Rome, Jan 22 (IANS/AKI) Scrapping the Schengen zone to stem Europe's migration crisis will not stop the Islamist terror threat, Italian Prime Minister Matteo Renzi said on Friday.

He was speaking ahead of a European Union summit on Monday on whether to further extend emergency border controls to the passport-free area.

"You won't stop terrorists by suspending the Schengen zone. Some of them were born in our own cities," Renzi told RTL radio.

"We believe in checks and in major investments for security. We oppose halting free flows," Renzi added. "Free circulation is a European dream."

Top EU officials have warned that a failure to tackle the migration crisis will spell the end of the 26-state Schengen zone and could even threaten the future of the euro.

 

A total of 1.04 million migrants arrived in Europe last year, five times as many as in 2014, according to the EU border agency Frontex.

There were 1.83 million illegal crossings at the bloc's external borders, against 238,500 last year, Frontex said on Friday.

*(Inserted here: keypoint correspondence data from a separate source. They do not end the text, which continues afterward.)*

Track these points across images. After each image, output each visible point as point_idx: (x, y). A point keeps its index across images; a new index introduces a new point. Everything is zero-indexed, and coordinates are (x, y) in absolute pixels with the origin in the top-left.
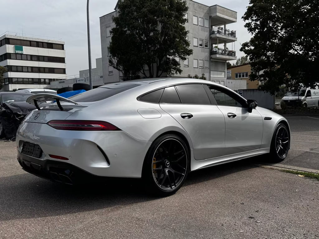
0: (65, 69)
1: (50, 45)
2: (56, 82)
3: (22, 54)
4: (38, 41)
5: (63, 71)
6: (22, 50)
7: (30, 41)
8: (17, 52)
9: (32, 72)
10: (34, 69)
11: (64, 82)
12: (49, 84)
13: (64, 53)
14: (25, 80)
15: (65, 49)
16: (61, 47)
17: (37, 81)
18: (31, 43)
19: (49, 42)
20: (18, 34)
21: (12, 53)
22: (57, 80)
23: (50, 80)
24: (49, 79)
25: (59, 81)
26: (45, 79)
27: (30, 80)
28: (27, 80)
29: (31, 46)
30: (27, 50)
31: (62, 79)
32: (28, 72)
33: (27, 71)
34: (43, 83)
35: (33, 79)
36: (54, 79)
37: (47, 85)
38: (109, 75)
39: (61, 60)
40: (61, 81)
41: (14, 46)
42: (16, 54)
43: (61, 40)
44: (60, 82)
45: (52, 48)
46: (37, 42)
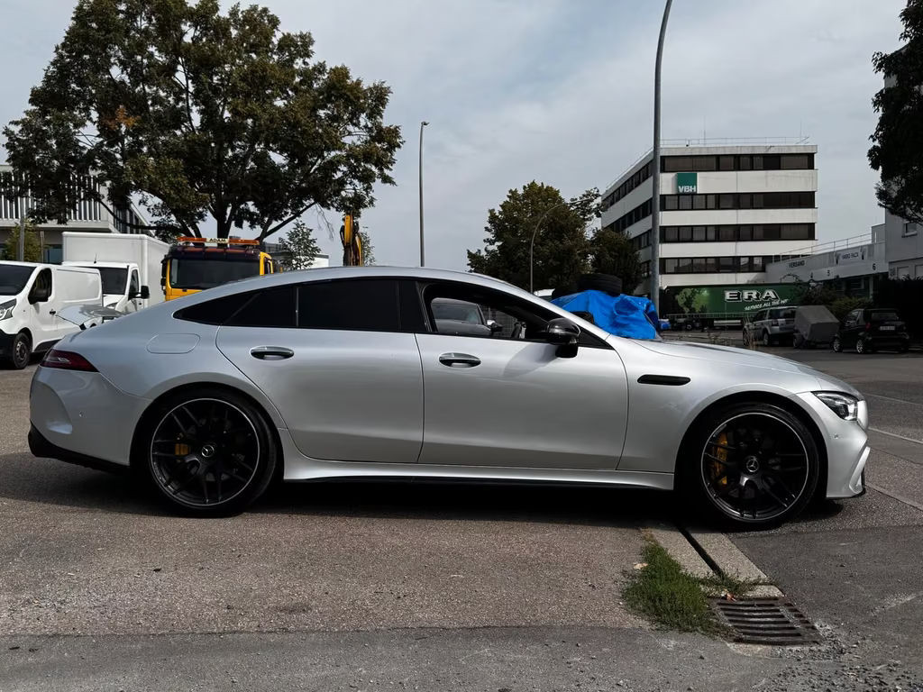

Unable to stem of wave of migrants, Germany and five other Schengen members have introduced temporary border checks in the passport-free zone, which can stay in place until May and which under the Schengen agreement can be extended for up to two years.

Besides other countries that have temporary border controls in place are Sweden, Austria, France, Denmark and Norway (which is not in the EU).

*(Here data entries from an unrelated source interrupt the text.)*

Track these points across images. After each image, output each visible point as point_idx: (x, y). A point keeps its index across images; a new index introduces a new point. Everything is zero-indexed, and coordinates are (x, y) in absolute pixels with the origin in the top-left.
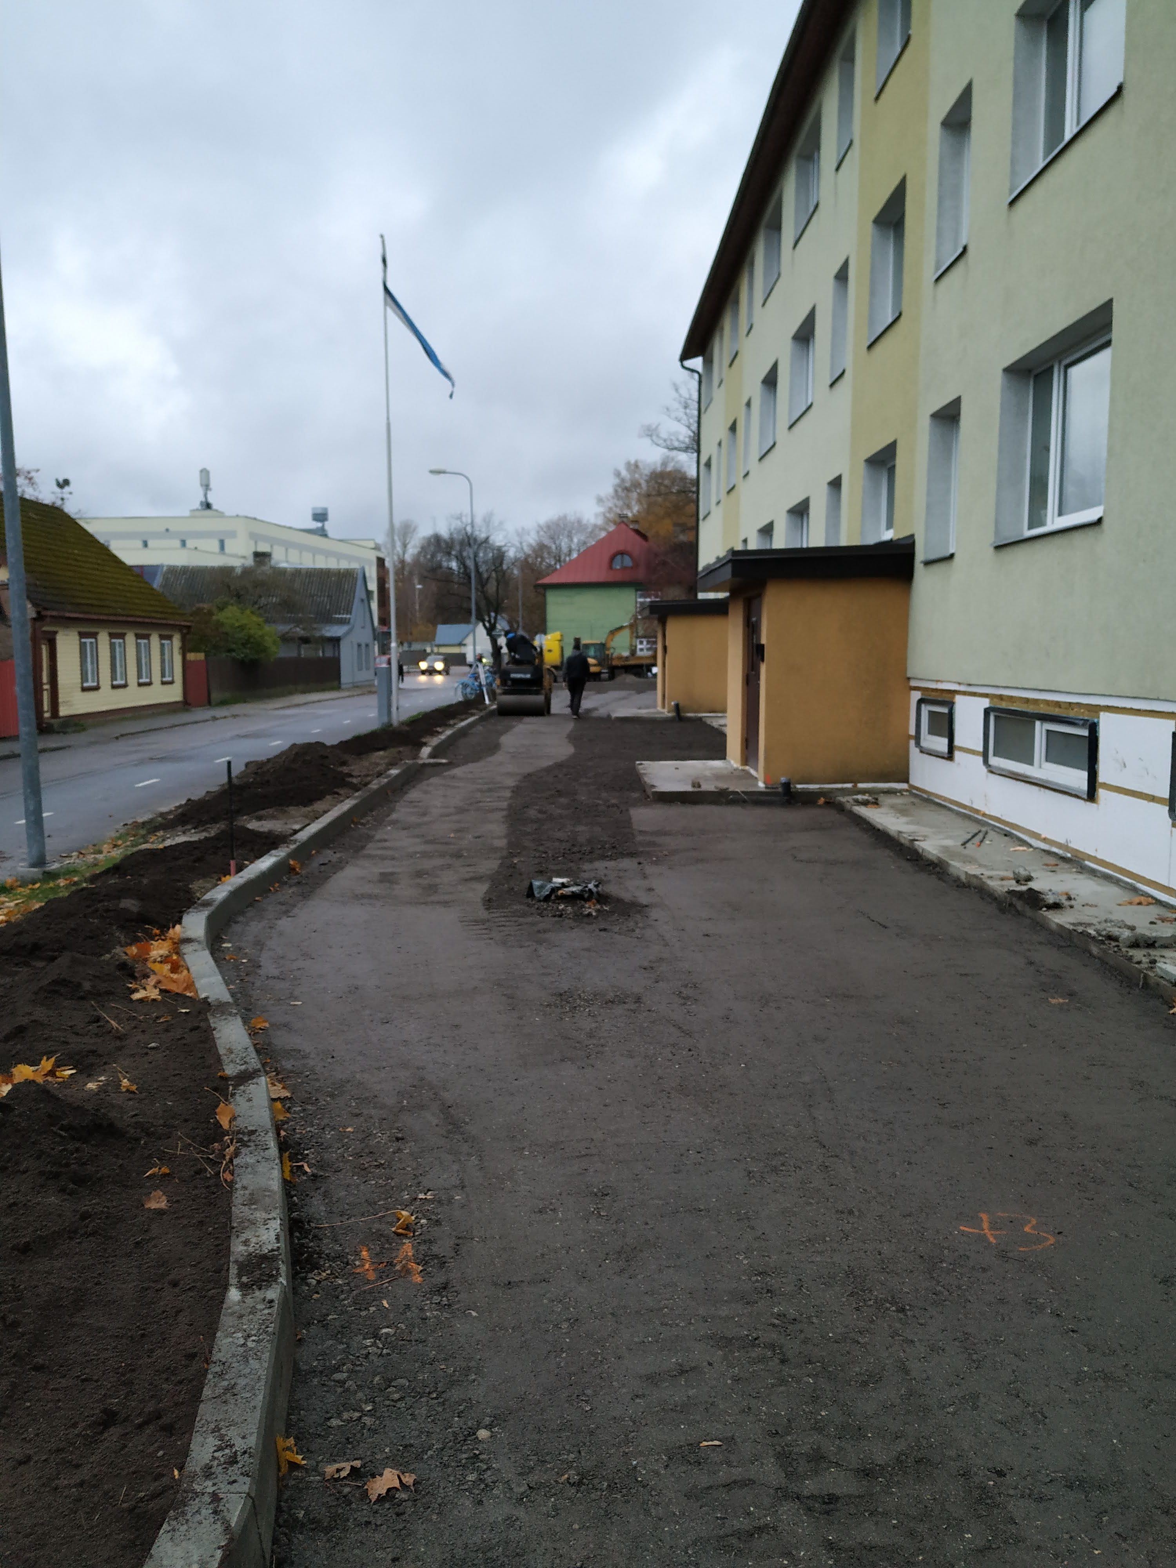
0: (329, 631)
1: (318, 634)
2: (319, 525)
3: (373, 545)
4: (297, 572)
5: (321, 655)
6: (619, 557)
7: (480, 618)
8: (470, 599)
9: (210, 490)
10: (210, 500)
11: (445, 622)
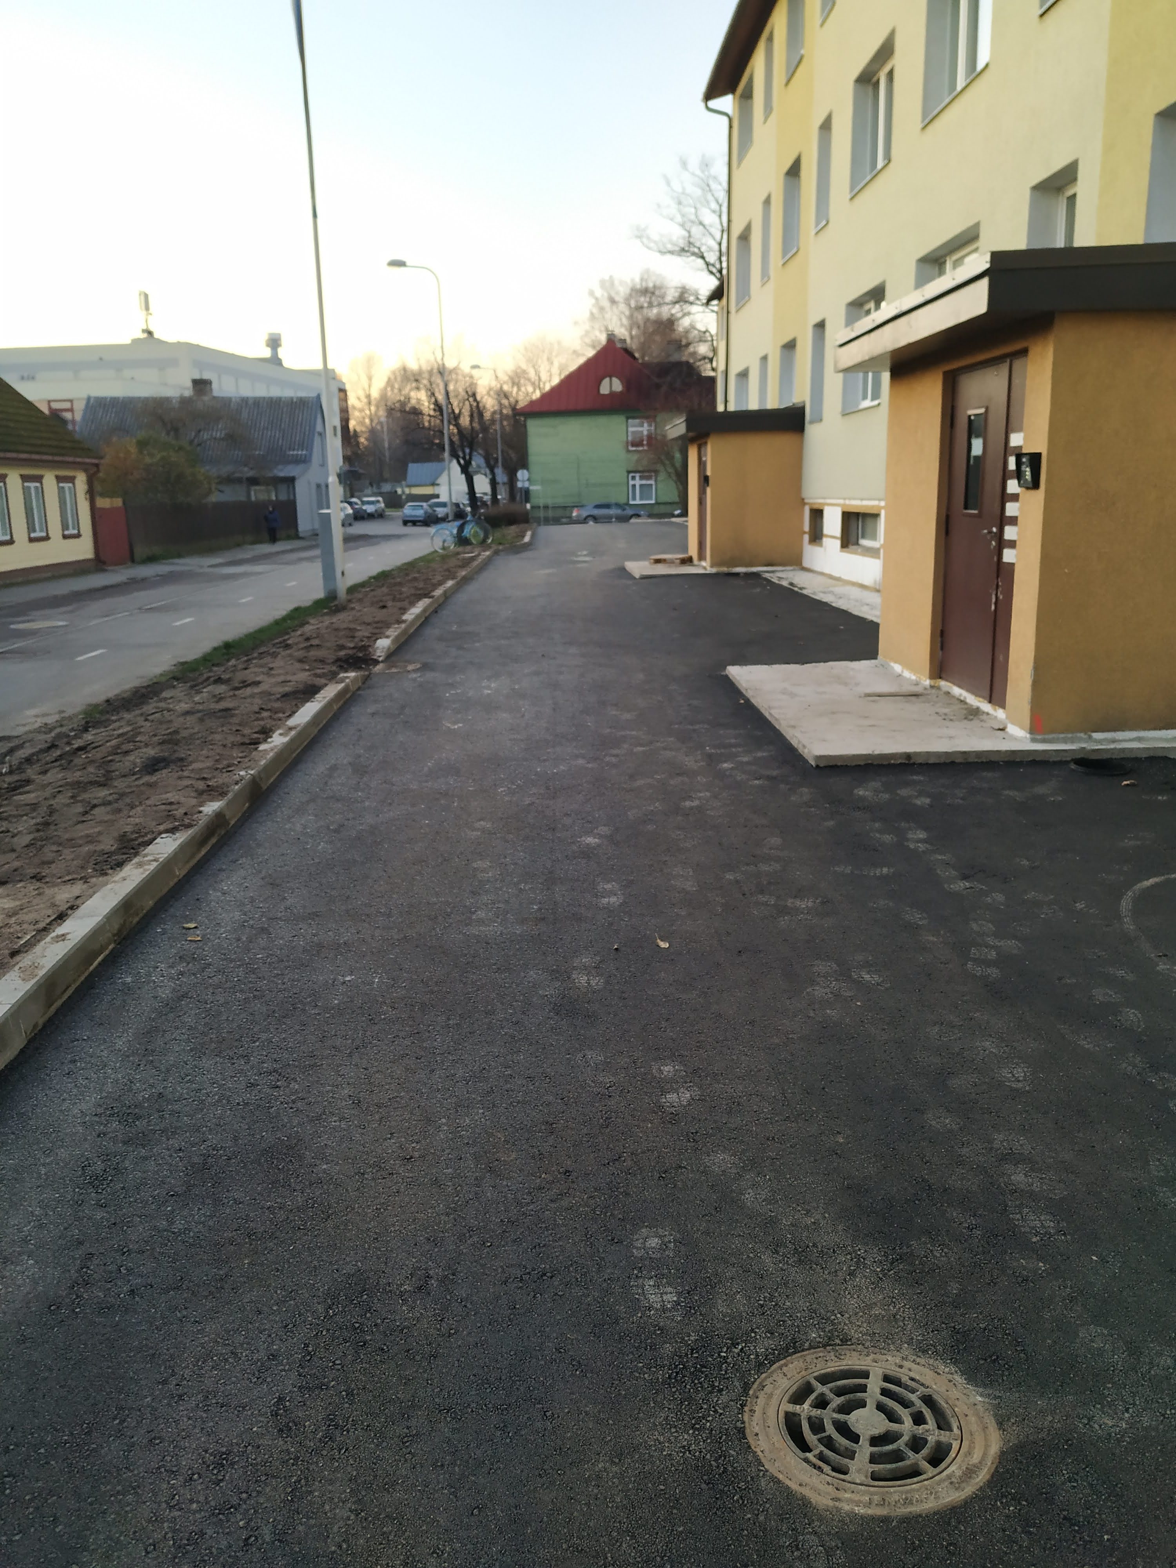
0: (281, 470)
1: (270, 475)
4: (245, 401)
5: (274, 498)
6: (606, 381)
7: (454, 455)
8: (442, 432)
9: (152, 315)
11: (417, 461)
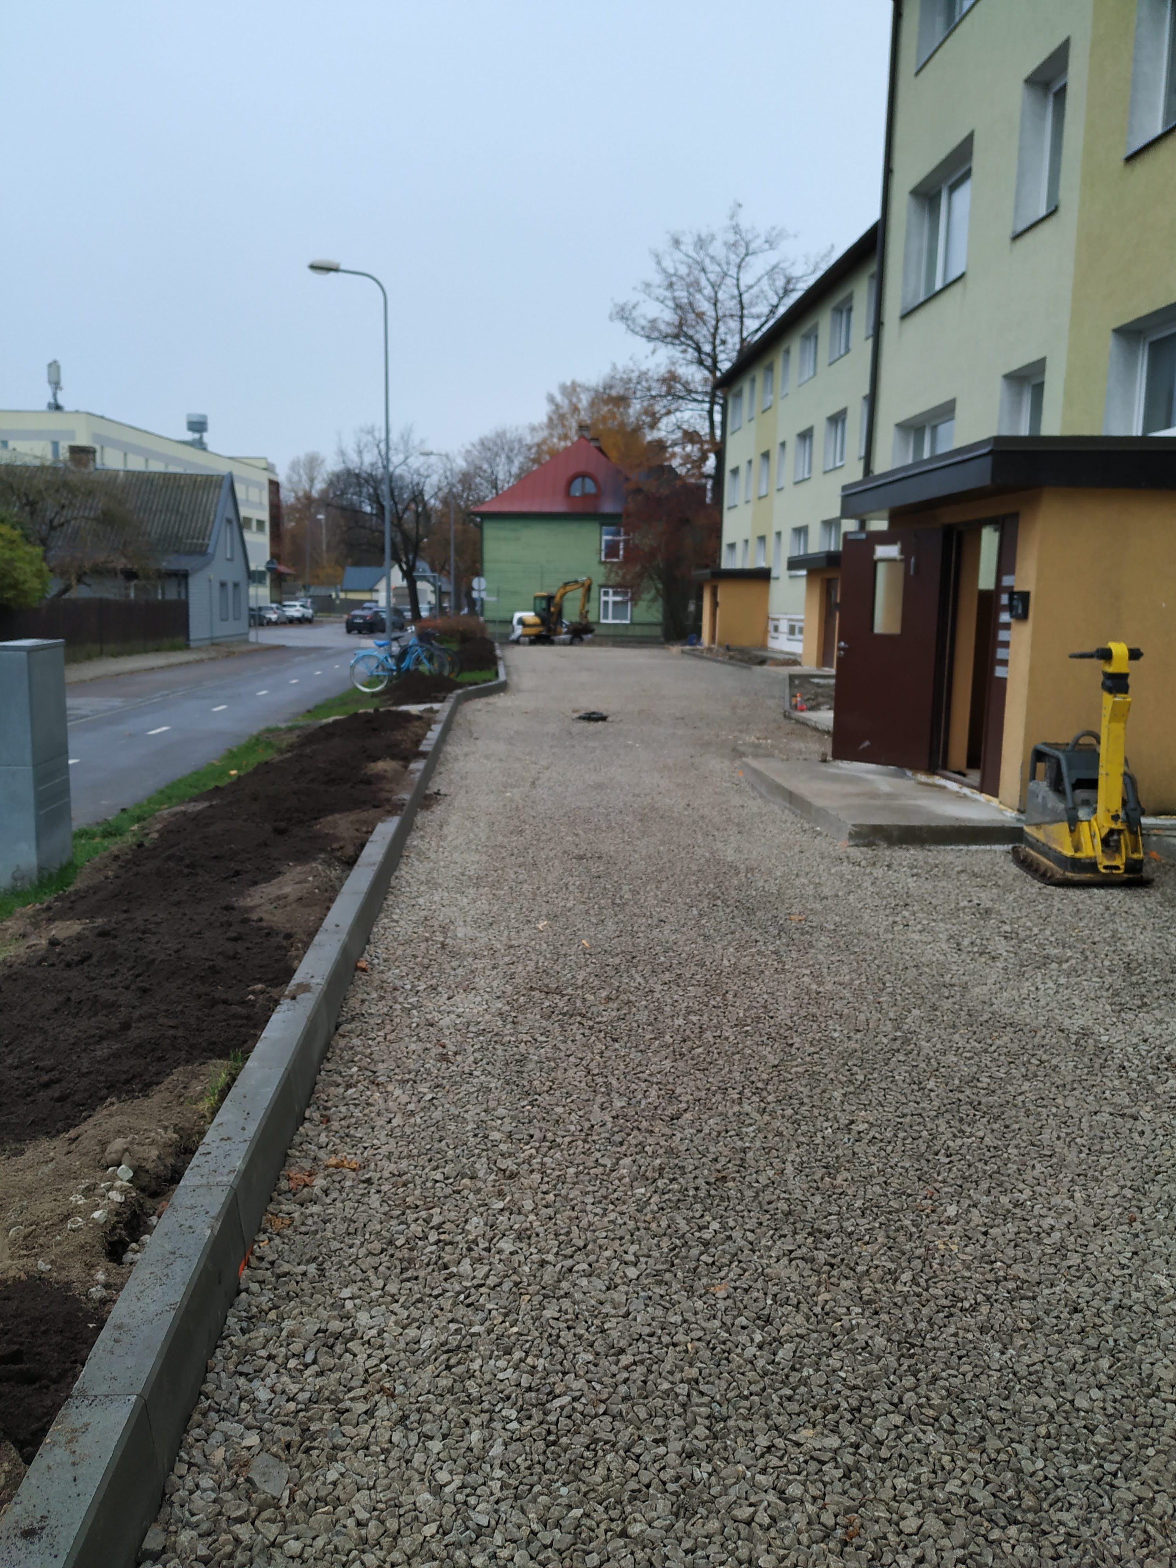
0: (174, 563)
1: (158, 568)
2: (197, 436)
3: (264, 465)
5: (160, 597)
6: (578, 482)
8: (382, 533)
9: (61, 389)
10: (61, 402)
11: (357, 564)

The European Commission this week also signalled plans to abolish rules allowing states to relocate refugees to the first EU country they arrive in.

Officials hope to table a motion to reform the so-called Dublin regulations as early as March, to alleviate the burden placed on southern European counties like Greece and Italy.

In the past few months, Germany, Austria, Hungary, Denmark, Sweden and others have erected border controls to stem the tide.

Donald Tusk, European Council president, this week warned that the bloc now has "no more than two months" to bring matters under control or face the "collapse of Schengen" itself.